NSString *message = @"testing";
NSUInteger dataLength = [message lengthOfBytesUsingEncoding:NSUTF8StringEncoding];
void *byteData = malloc( dataLength );
NSRange range = NSMakeRange(0, [message length]);
BOOL result = [message getBytes:byteData maxLength:dataLength usedLength:&actualLength encoding:NSUTF8StringEncoding options:0 range:range remainingRange:&remain];
for( NSUInteger x = 0; x < dataLength; x++ )
{
NSLog( @"byte data: %s", (char *)byteData);
int t = (int)*(char *)byteData;
byteData++;
}
The difference is in the NSLog :
As NSUTF8StringEncoding I see
- testing`
- esting`
- sting`
- ting`
- ...
As NSUnicodeEncoding I see
- null
- t
- null
- e
- ...
The int t value is correct for the given character, but I don't understand why the byteData is so different. I would expect them both to act like the NSUnicodeEncoding.

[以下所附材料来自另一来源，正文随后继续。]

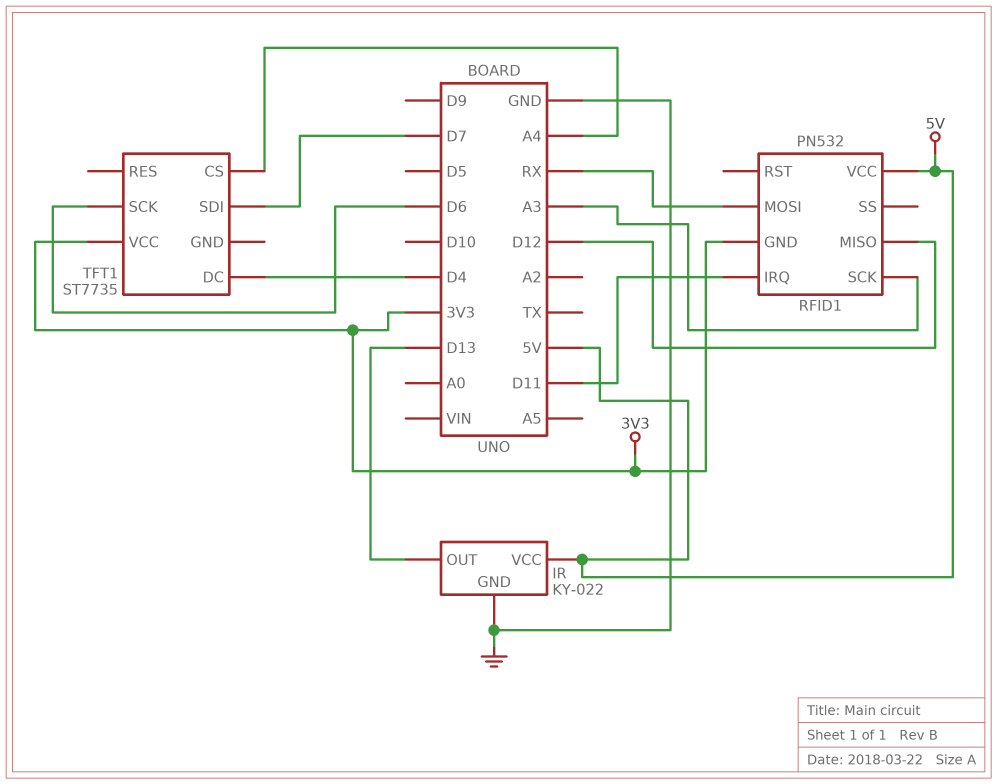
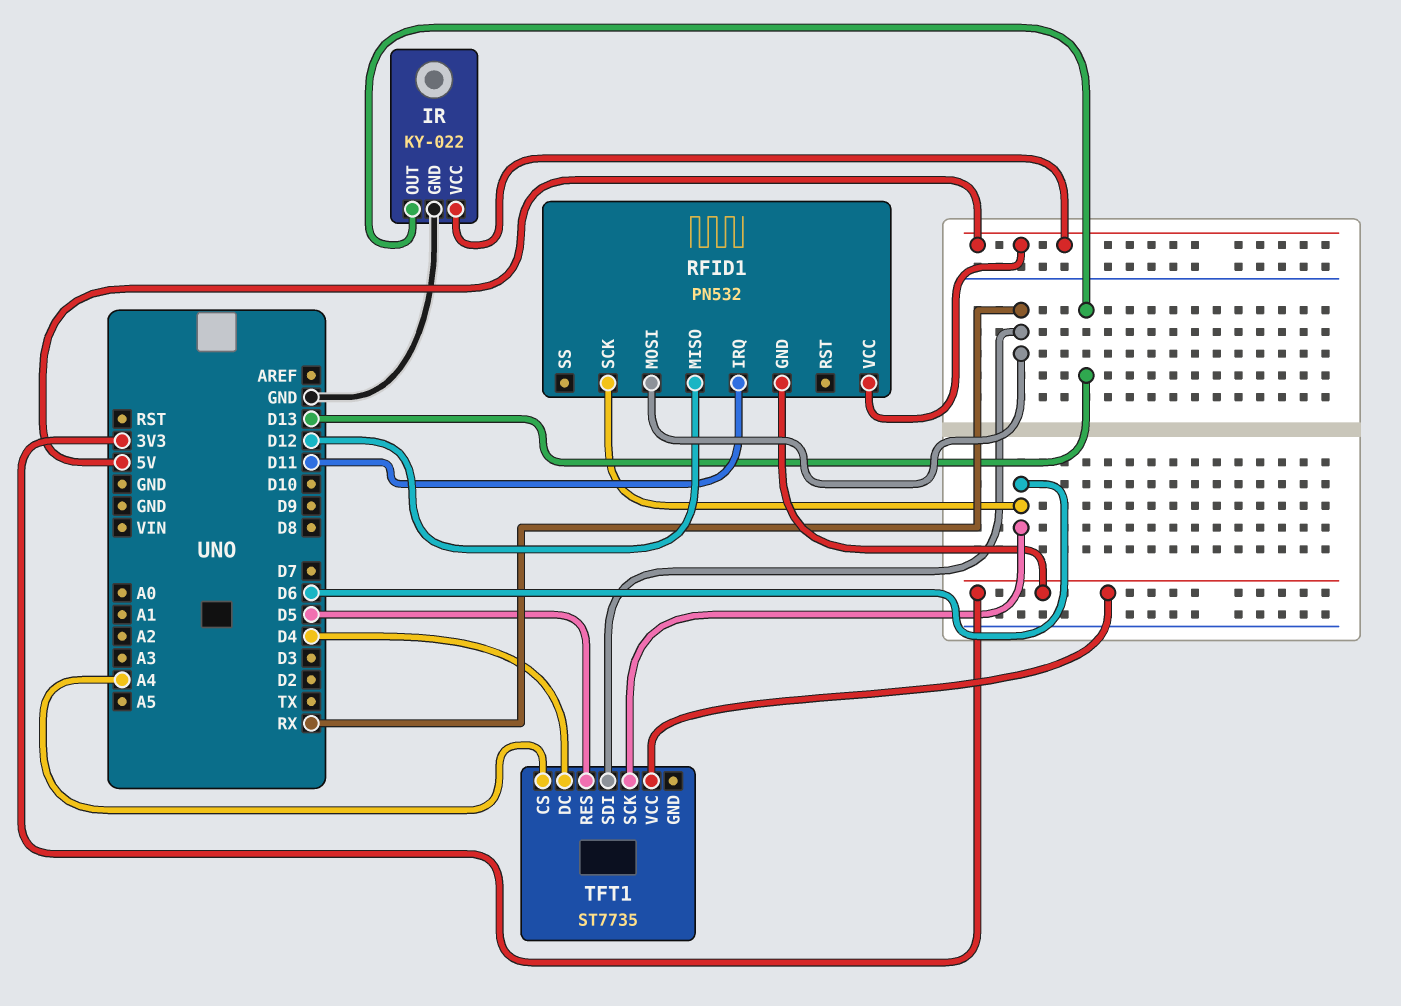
RFID1 pin SCK: A3 -> D6
TFT1 pin RES: none -> D5
TFT1 pin SDI: D7 -> RX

如果你对这篇内容有疑问,欢迎到本站社区发帖提问 参与讨论,获取更多帮助,或者扫码二维码加入 Web 技术交流群。
绑定邮箱获取回复消息
由于您还没有绑定你的真实邮箱,如果其他用户或者作者回复了您的评论,将不能在第一时间通知您!
发布评论
评论(2)
在UTF8中,字母F由单个F字节表示。字符串“FU”由 ASCII F 字节后跟 ASCII U 字节表示。在 Unicode(如此处所用)中,每个字符占用两个字节。标准 ASCII 字符前面有一个零字节。
目前尚不清楚为什么您看到的行为与您所期望的不完全一样。在UTF-8中,标准ASCII字符占用一个字节。在你的Unicode编码中,占据两个。所以它肯定不会完全一样。
In UTF8, the letter F is represented by a single F byte. The string "FU" is represented by an ASCII F byte followed by an ASCII U byte. In Unicode (as used here), each character occupies two bytes. Standard ASCII characters are preceded by a zero byte.
It's not clear why the behavior you see isn't exactly what you'd expect. In UTF-8, standard ASCII characters occupy one byte. In your Unicode encoding, the occupy two. So it certainly won't be at all the same.
根据这个答案,
NSUnicodeStringEncoding< /code> “是小端字节序 UTF-16,前面带有字节顺序标记”,因此应该预期结果与UTF-8。
According to this answer,
NSUnicodeStringEncoding
"is little-endian UTF-16 preceded with a byte order mark", so it should be expected that the result is totally different than UTF-8.